Work to complete
Below are records. Copy every line with "throw" in it.

Top of Data records

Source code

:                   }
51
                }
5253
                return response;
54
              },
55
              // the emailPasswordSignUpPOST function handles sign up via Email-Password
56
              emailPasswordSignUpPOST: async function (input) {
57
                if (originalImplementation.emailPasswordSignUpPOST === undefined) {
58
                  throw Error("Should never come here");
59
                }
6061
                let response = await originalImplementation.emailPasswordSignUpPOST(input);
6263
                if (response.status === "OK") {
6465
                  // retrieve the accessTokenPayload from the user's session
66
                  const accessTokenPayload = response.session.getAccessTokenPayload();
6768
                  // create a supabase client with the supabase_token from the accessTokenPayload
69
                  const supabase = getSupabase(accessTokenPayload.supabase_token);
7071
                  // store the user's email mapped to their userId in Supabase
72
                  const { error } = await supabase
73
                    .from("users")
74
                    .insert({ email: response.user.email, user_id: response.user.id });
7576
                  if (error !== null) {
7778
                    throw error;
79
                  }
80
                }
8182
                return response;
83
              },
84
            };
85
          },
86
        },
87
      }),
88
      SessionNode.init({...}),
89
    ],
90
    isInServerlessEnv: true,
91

Bottom of Data records

Solution to this problem
                  throw Error("Should never come here");
                    throw error;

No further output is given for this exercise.